ボリスとピアスに料理を振る舞う。それは、アリスの日課に近いものになった。勿論、常に彼等の食卓に同席できる訳ではない。会合期間中でも、会合スタッフとしての業務以外にも通常業務は発生する。つまり、会合期間中の塔職員は皆、とても忙しい。それは手伝いレベルのアリスであっても同じ事だ。だからアリスは、自分の休憩時間の合間を縫って簡易キッチンへと足を運び、そのテーブルの上に料理を並べる。皿の上に網籠を伏せて、傍らに一言、メモを添える。
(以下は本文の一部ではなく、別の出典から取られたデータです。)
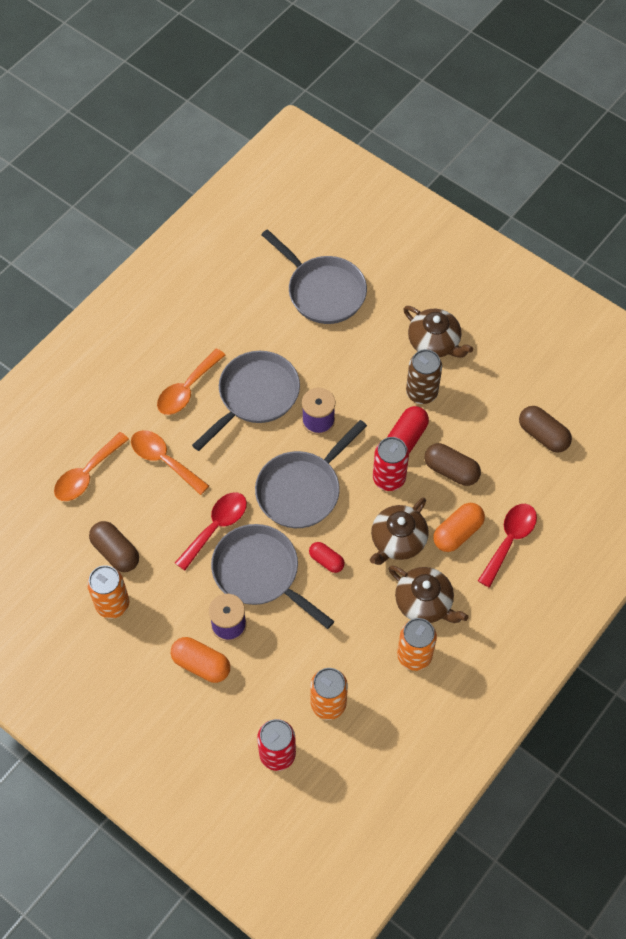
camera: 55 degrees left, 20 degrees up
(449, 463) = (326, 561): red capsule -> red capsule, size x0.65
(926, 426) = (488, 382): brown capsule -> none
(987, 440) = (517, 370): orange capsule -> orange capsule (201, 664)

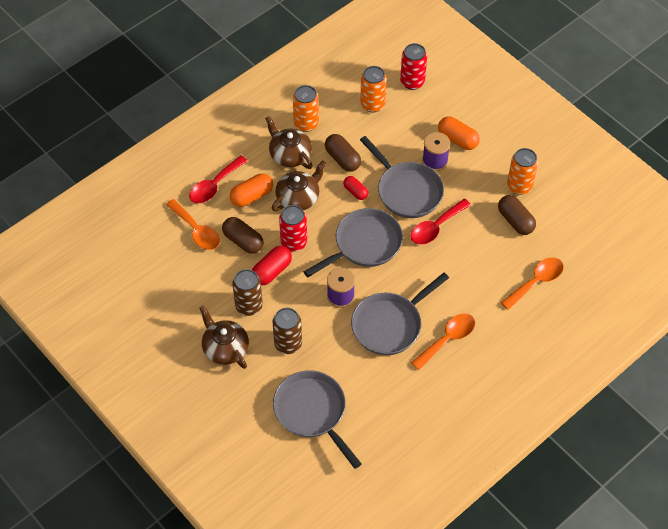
camera: 170 degrees left, 5 degrees down
(164, 460) = (472, 283): orange spoon -> orange spoon (196, 231)
(366, 357) = (288, 344): none -> brown can
(543, 435) = (161, 257): brown capsule -> brown capsule (342, 159)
『今日のスープはミネストローネ。野菜もちゃんと食べる事!』
『お菓子は棚の一番上』
そんな他愛もないメッセージ。
休憩時間、片付けのためにキッチンを覗くと料理は綺麗になくなっており、皿は洗われてテーブルの上。裏に返されたメモに、はみ出しそうなほどに大きく書かれた『Thanks』の文字は、ボリスの手によるものだろうか。二人が喜んでくれていたらいい。心からそう思う。ボリスとピアスとならば、こんなに自然に遣り取りできるのに。
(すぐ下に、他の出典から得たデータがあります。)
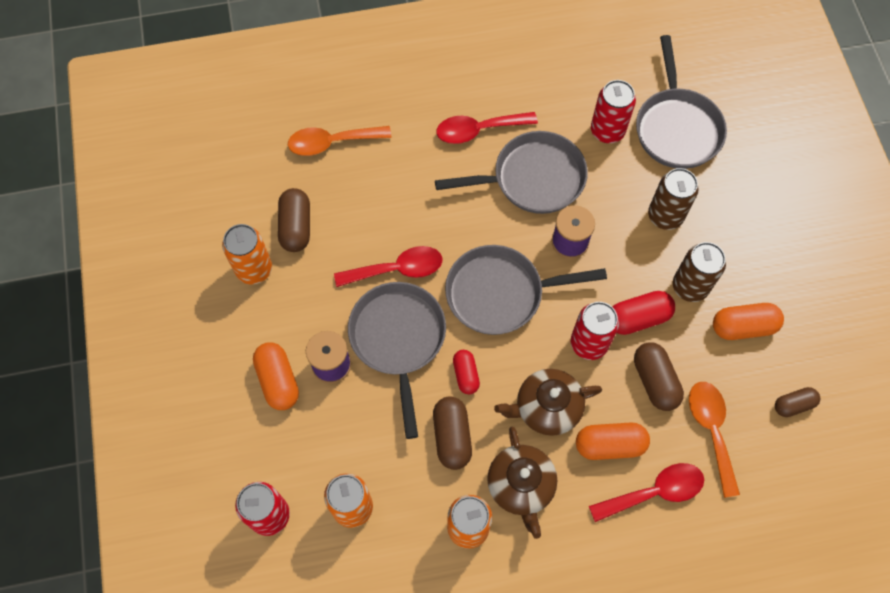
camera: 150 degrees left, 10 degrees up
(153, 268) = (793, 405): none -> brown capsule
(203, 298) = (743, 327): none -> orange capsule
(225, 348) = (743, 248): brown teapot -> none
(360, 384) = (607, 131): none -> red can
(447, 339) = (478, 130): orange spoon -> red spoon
先日差し出したビスコッティは、アリスの進言通り、塔に一定量卸される事になった。
二人に食べてもらえた。美味しいと言ってくれた。嬉しい事のはずなのに、何かが噛み合わない。けれど、それは多分、アリスが悪いのだろう。きっと多くを望みすぎているのだ。
二人は紳士で、アリスに優しくしてくれる。充分だ。だから、アリスは二人に感謝して、できるだけ迷惑を掛けないようにしていくべきなのだ。
今は夜。
アリスが一人、珈琲を入れる時間帯。それもまた、日課と言っていい。
夜に寝る事を好むアリスは、就寝前のひとときをこの簡易キッチンで過ごす。ネルドリップでじっくりと抽出した珈琲をマグカップになみなみと注いで。今日もまた、用意されたカップは二つ。
目の前には確かな好意の乗ったメモのメッセージ。じんわり込み上げる暖かさに浸りながら、アリスは己の座ったテーブルの正面に、二つめのマグを置いた。
珈琲はゆっくりと味わうように飲む。豆の挽き方。蒸らし時間。抽出温度。今日は何点だっただろう。
目の前のマグの珈琲が冷め切った頃、アリスはテーブルを立つ。飲まれなかった珈琲を流しに捨てると二つのマグを手早く洗い、棚へとしまう。既に決まり切った儀式のようなそれ。
明かりを落とすと全てが闇へと沈む。始めから何もなかったかのように。